How Ejection Seats influenced Cobra® buckles
The need for an extremely secure yet lightening fast quick release has been in demand for military applications for thousands of years. In 500 BC Roman soldiers first used the cage and prong design (still used on millions of traditional belts) to quickly fasten their helmets.
In 1942 with the dawn of the jet age, the need to allow pilots to quickly eject from a plane was critical. Enter James Martin founder of the Martin Baker Aircraft Systems who is the inventor of the first ejection seat and accompanying quick release buckle (see photo below).
The Cobra® buckle is a descendant from the early days of ejection seats and quick release buckles. The technology and machining methods have greatly improved making the latest Cobra® buckles lightweight, secure and extremely reliable. That's why Klik Belts only uses Cobra buckles in all belts and nothing else. Cheap imitations have flooded the market from Asia but as soon as you hear the sound of the click on a Cobra® you know it's absolutely secure. Take a sneak peak inside the Austrian Factory where Cobra® are crafted.

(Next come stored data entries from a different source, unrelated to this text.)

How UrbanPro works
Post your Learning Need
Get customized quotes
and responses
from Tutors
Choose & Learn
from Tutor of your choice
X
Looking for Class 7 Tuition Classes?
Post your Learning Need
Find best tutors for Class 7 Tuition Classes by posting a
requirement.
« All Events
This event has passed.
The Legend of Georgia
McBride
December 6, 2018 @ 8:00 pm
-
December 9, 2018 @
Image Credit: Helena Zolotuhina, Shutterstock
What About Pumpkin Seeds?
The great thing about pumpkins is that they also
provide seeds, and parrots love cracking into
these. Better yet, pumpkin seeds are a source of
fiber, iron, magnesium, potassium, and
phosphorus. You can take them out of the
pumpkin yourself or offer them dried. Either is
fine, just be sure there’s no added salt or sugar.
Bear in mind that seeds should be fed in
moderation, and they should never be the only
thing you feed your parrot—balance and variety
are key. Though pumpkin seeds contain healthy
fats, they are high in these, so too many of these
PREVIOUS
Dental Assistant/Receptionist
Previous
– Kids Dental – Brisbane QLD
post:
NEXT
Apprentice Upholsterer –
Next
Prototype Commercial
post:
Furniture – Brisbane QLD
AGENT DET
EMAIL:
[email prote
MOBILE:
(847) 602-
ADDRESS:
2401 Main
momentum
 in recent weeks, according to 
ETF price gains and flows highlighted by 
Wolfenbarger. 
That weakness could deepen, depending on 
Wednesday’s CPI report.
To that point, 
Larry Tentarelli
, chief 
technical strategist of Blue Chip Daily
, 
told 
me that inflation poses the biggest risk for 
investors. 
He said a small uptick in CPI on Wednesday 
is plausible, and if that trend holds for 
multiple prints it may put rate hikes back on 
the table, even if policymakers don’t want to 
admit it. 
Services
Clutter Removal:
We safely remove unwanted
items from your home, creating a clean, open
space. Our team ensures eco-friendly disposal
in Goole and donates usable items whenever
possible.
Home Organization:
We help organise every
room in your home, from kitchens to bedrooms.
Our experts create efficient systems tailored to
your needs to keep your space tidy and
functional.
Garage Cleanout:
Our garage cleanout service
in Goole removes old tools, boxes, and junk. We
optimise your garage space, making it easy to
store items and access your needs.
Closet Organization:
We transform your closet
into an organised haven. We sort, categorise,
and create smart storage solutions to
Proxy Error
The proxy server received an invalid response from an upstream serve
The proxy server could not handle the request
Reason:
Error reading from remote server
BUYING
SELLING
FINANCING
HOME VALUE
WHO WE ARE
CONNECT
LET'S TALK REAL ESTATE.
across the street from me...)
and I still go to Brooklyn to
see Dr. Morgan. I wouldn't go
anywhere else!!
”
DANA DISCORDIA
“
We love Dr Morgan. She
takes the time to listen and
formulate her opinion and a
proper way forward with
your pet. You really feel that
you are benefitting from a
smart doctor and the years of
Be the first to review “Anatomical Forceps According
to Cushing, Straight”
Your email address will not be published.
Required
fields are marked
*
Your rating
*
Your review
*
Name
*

For more background on the Martin Baker company please see the excerpt below from Wikipedia.
The death of Valentine Baker in an aircraft accident in 1942 prompted James Martin to investigate new methods for aircrew escape and survival. Martin had previous experience of aircraft survival systems and had designed a quick-release canopy system during the Battle of Britain, a very successful device that was later fitted as standard to all Spitfires during manufacture.

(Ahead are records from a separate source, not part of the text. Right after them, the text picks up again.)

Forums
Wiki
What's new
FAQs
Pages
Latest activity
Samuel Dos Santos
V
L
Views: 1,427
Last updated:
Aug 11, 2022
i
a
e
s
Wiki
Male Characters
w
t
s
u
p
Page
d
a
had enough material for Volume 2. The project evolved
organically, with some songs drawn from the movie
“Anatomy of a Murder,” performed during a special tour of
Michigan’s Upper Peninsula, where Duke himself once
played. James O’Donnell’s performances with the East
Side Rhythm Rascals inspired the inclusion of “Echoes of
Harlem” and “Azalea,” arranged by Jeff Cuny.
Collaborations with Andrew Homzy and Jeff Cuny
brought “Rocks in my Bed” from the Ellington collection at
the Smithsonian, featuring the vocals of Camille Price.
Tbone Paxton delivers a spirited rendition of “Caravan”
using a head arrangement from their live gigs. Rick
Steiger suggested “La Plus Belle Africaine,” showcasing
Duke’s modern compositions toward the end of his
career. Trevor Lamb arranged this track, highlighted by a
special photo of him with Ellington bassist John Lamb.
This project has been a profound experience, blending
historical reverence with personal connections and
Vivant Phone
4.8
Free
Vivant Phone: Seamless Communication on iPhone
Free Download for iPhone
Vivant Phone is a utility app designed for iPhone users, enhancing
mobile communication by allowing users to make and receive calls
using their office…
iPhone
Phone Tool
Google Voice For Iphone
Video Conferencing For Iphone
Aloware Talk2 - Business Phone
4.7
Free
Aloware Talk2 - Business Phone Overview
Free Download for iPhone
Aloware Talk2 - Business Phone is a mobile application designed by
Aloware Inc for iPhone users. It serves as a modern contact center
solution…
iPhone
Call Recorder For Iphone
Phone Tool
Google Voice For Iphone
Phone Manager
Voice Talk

In 1944 Martin was approached by the Air Staff after a fatal accident with the jet-powered Gloster F.9/40 (Gloster Meteor prototype).They asked for an escape system that forcibly ejected the pilot from an aircraft and was powerful enough to clear the tail surfaces at high airspeeds. German and Swedish engineers were investigating the same problem, but Martin was unaware of this.
Martin initially investigated systems that could be retro-fitted to existing fighter aircraft types that were in service at the time. His first design, a spring-powered swinging arm, hinged near the base of the fin, was not pursued although a Boulton Paul Defiant aircraft had been loaned to the Martin-Baker company for modification and testing.

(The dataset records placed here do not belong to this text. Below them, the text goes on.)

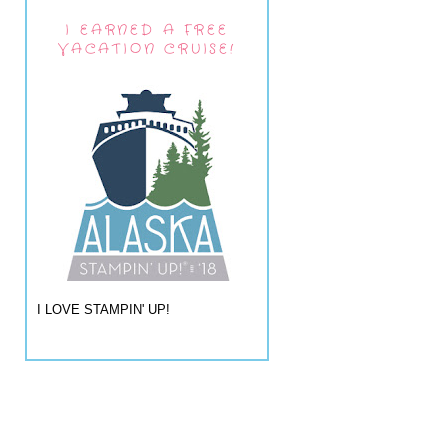
I EARNED A FREE
VACATION CRUISE!
I LOVE STAMPIN' UP!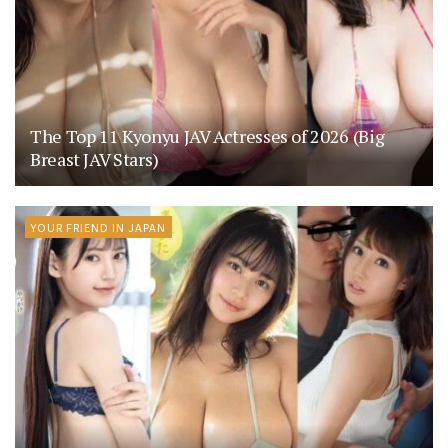
The Top 11 Kyonyu JAV Actresses of 2026 (Big
Breast JAV Stars)
YOUR FRIEND IN JAPAN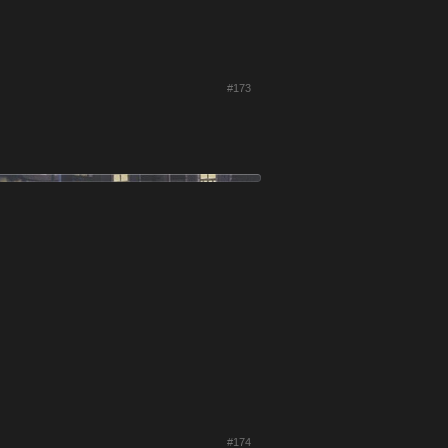
#173
#174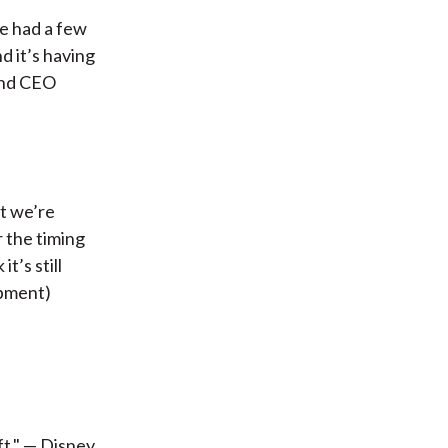
e had a few
d it’s having
and CEO
t we’re
r the timing
t’s still
ipment)
ft." — Disney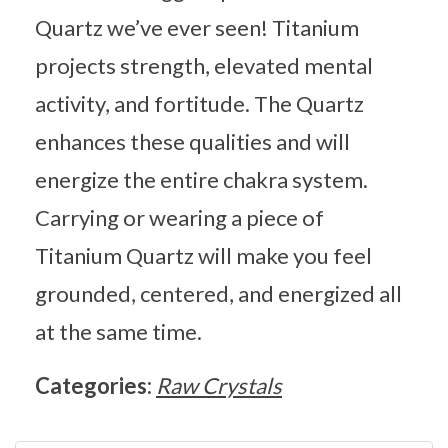
Quartz we’ve ever seen! Titanium
projects strength, elevated mental
activity, and fortitude. The Quartz
enhances these qualities and will
energize the entire chakra system.
Carrying or wearing a piece of
Titanium Quartz will make you feel
grounded, centered, and energized all
at the same time.
Categories:
Raw Crystals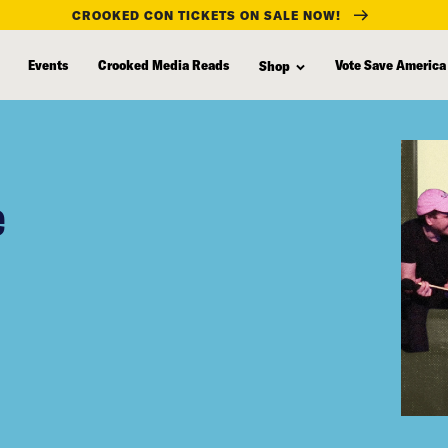
CROOKED CON TICKETS ON SALE NOW!
Events
Crooked Media Reads
Vote Save America
Shop
e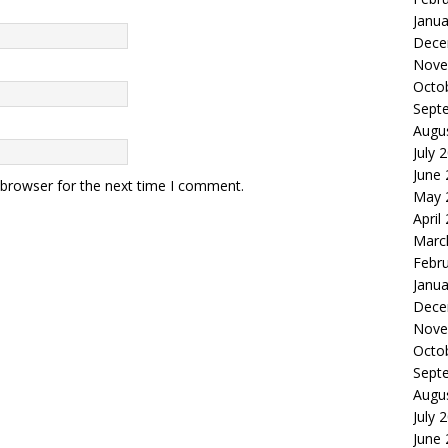
Janua
Dece
Nove
Octo
Sept
Augu
July 
June
 browser for the next time I comment.
May 
April
Marc
Febr
Janua
Dece
Nove
Octo
Sept
Augu
July 
June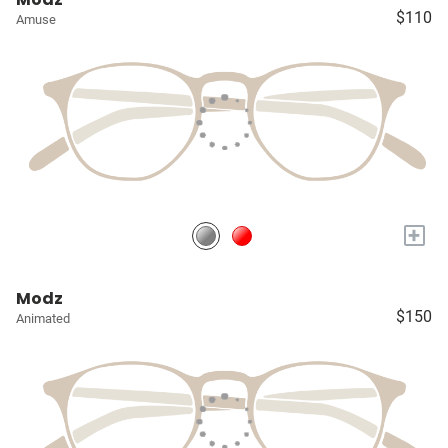
$110
Amuse
+
Modz
$150
Animated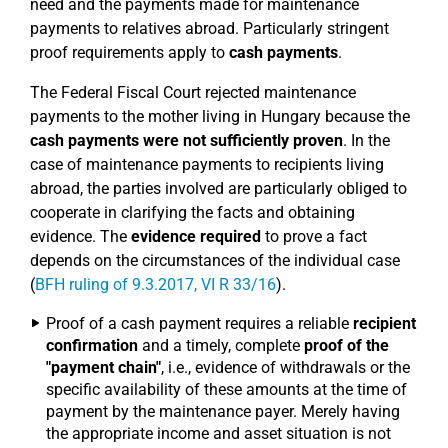
need and the payments made for maintenance
payments to relatives abroad. Particularly stringent
proof requirements apply to
cash payments
.
The Federal Fiscal Court rejected maintenance
payments to the mother living in Hungary because the
cash payments were not sufficiently proven
. In the
case of maintenance payments to recipients living
abroad, the parties involved are particularly obliged to
cooperate in clarifying the facts and obtaining
evidence. The
evidence required
to prove a fact
depends on the circumstances of the individual case
(
BFH ruling of 9.3.2017, VI R 33/16
).
Proof of a cash payment requires a reliable
recipient
confirmation
and a timely, complete
proof of the
"payment chain"
, i.e., evidence of withdrawals or the
specific availability of these amounts at the time of
payment by the maintenance payer. Merely having
the appropriate income and asset situation is not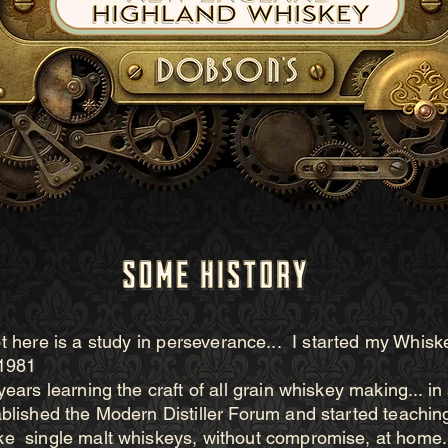
 here is a study in
perseverance... I started my Whisk
 1981
years learning the craft of all grain whiskey making... i
ablished the Modern Distiller Forum and started teachin
e single malt whiskeys, without compromise, at home.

A method using explosive charges to clear the seat from an aircraft was investigated next, as no information was available on what effect the g-forces might have on the human body a 16 feet (4.9 m) test rig was constructed at Denham for readings to be taken. On 20 January 1945 a 200 pounds (91 kg) dummy was test fired on the rig, four days later a company fitter, Bernard Lynch volunteered to test the system and was fired to a height of just under 5 feet (1.5 m) with no ill effects felt. The size of the explosive charge was progressively increased until Lynch reached a height of 10 ft and declared that he was experiencing pain. News of the test quickly reached the aviation press, a journalist from The Aeroplane was hospitalised with crushed vertebrae after trying out the rig for himself.
James Martin was very concerned by this development and worked hard to reduce the peak acceleration loads felt by the occupant, the solution was to use a second charge firing in sequence and alterations to the seat to provide a posture that would protect the spine. Foot rests and a face blind firing handle were added.
Almost 200 tests were completed on the 16 ft rig when testing transferred to a new 65 feet (20 m) rig, Bernard Lynch again being the first to use it on 17 August 1945, reaching a height of just over 26 feet (7.9 m). The need for airborne testing was apparent, the Defiant loaned for testing had its rear turret removed and a loaded seat had been fired from it whilst stationary on the ground on 10 May 1945. The next day the test was repeated in the air, a further five tests up to indicated airspeeds of 300 miles per hour (480 km/h) were successful.
On 12 September 1945 the Martin-Baker company was awarded a contract to design and produce two seats for high-speed testing, a Gloster Meteor aircraft was modified for testing. The first airborne test with this aircraft took place over Chalgrove airfield in June 1946. Using a dummy the parachute failed when it opened prematurely at a speed of 415 miles per hour (668 km/h). A time-delay release mechanism was developed and initially suffered from problems. After many more tests it was felt that the system was safe enough for a manned live test. The volunteer was again Bernard Lynch, firing himself from the rear cockpit of the Meteor at 8,000 feet (2,400 m) over Chalgrove on 24 July 1946, the system worked perfectly.
Many more tests followed at ever increasing altitudes and airspeeds, some live and some with dummies. By 1948 the design had been refined enough to enter production for use in Royal Air Force and Fleet Air Arm aircraft. Prior to this order the Saunders-Roe company requested a seat to be used in its SR.A/1 jet-powered flying boat. This seat was known as the 'Pre-Mk.1' and did not feature all the refinements built into the production Mk.1 seats.
The first prototype Armstrong Whitworth A.W.52, TS363, crashed on 30 May 1949, the pilot, J.O. Lancaster, used the pre-Mk.1 ejection seat to save his life, making it the first occasion of an emergency ejection by a British pilot.